Nov 9th - Nov 15th

  • This week has also been quite good; I have started a new project at work I’m really excited about!
  • I have learned a new song on the ukulele, Taylor Swift’s Lover . I had to learn the song by heart first so that I could then sing along while playing. Some of the transitions are still tricky to do quickly enough, but I’m getting there!
  • Yesterday we watched It happened one night by Frank Capra, a 1934 film about a millionaire’s daughter who decides to escape and the journalist she meets along the way. It’s a screwball comedy.
  • I have finished reading I’ve been meaning to tell you, David Chariandy’s letter to his thirteen-year-old daughter. He mostly discusses his experiences with racism as a black man in modern Canada.
  • I’m also reading Nassim Taleb’s Antifragile. It’s going to take me a long while to finish it, but so far I’m really enjoying it and it’s making me re-consider a lot of my ideas and views.
  • Two interesting articles I’ve come across this week are The spiral of silence and Make Design System right.
  • As a bonus, there’s this article by Tim Urban (Wait but why) on family trees and ancestry. I don’t know how to describe this, but it’s interesting, funny and humbling.
  • We have also been playing Wilmot’s Warehouse, which is a really fun puzzle game involving a little squared character and warehouse where you have to organise a series of items that keep being added to it. It’s very interesting as an information architecture exercise, and also kind of peaceful as you get breaks during which you can reorganise items at your own pace. Very fun to play with someone else as well!

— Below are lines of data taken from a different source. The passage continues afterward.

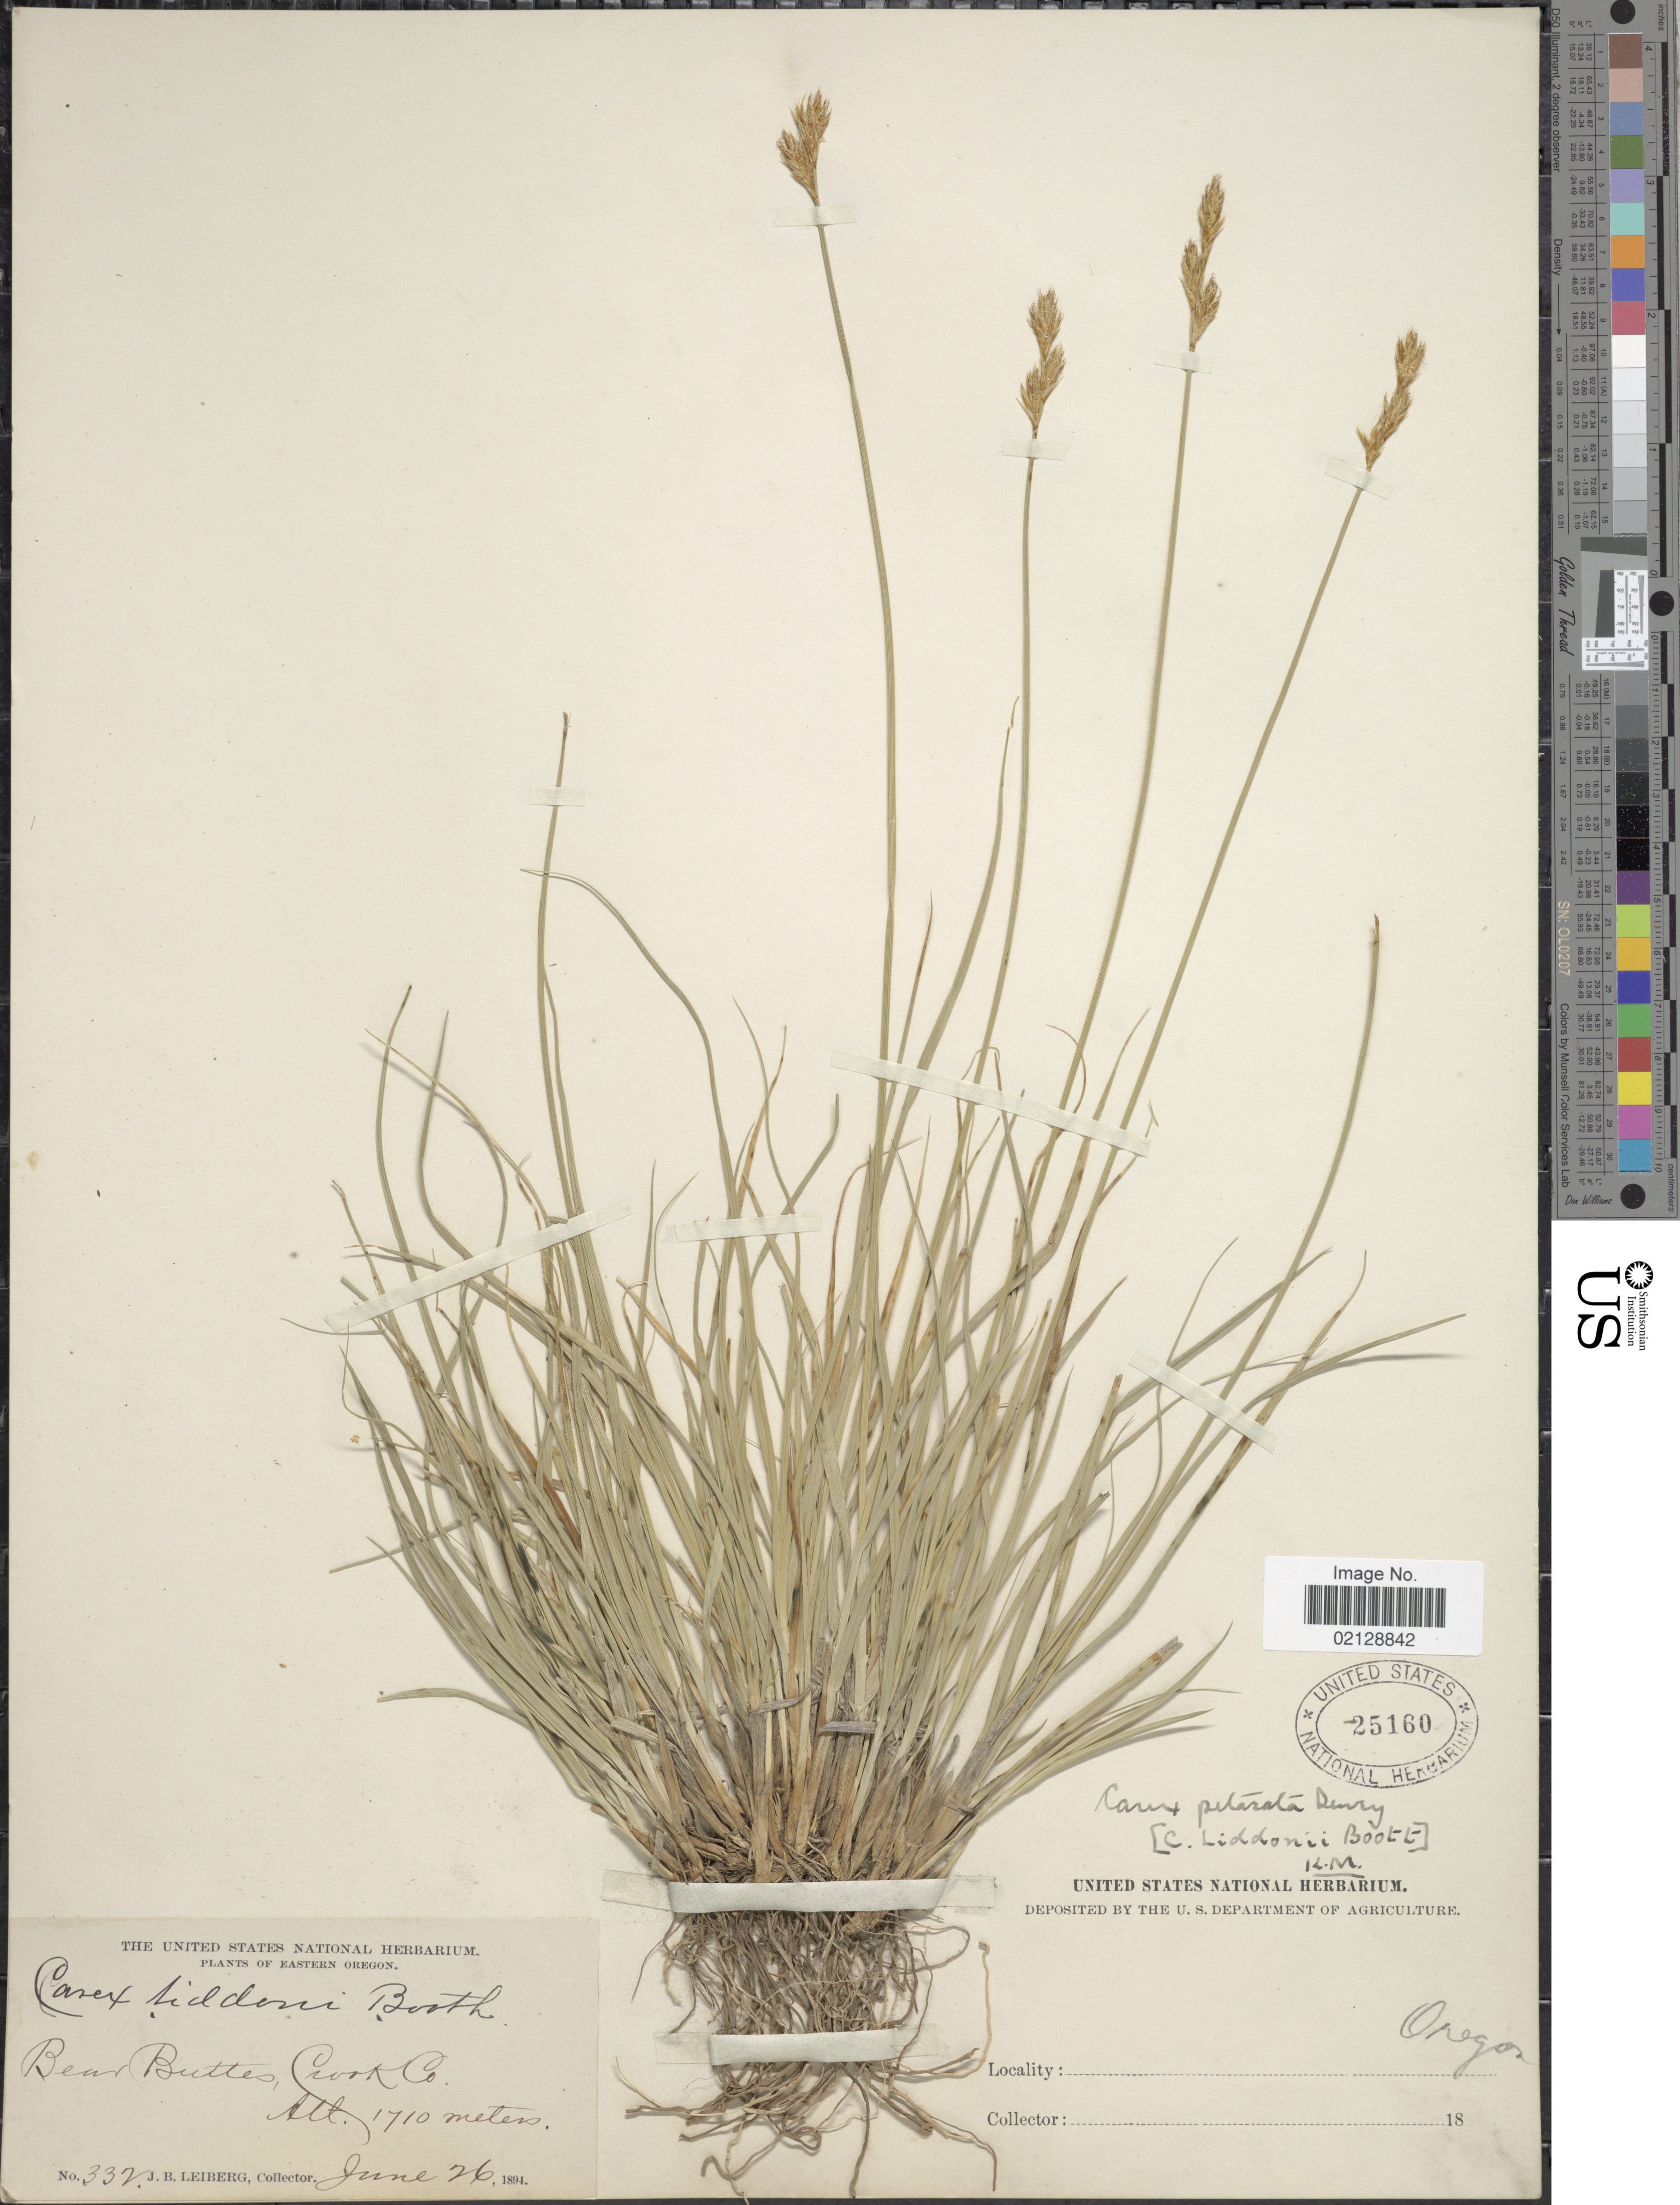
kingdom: Plantae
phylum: Tracheophyta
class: Liliopsida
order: Poales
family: Cyperaceae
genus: Carex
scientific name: Carex petasata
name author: Dewey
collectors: J. B. Leiberg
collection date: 1894-06-26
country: United States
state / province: Oregon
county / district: Crook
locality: Eastern Oregon, Bear Buttes, Crook Co.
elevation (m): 1710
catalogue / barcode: US 25160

  • I wrote a short think piece (my first, kind of) about how sometimes we believe we are in the right and are tempted to think that those with a different opinion are therefore wrong. The more I listen to other people having different opinions, the more I think there is more value in trying to understand those who think differently than listening to those who agree with you. I know it’s hard, but it’s also doable.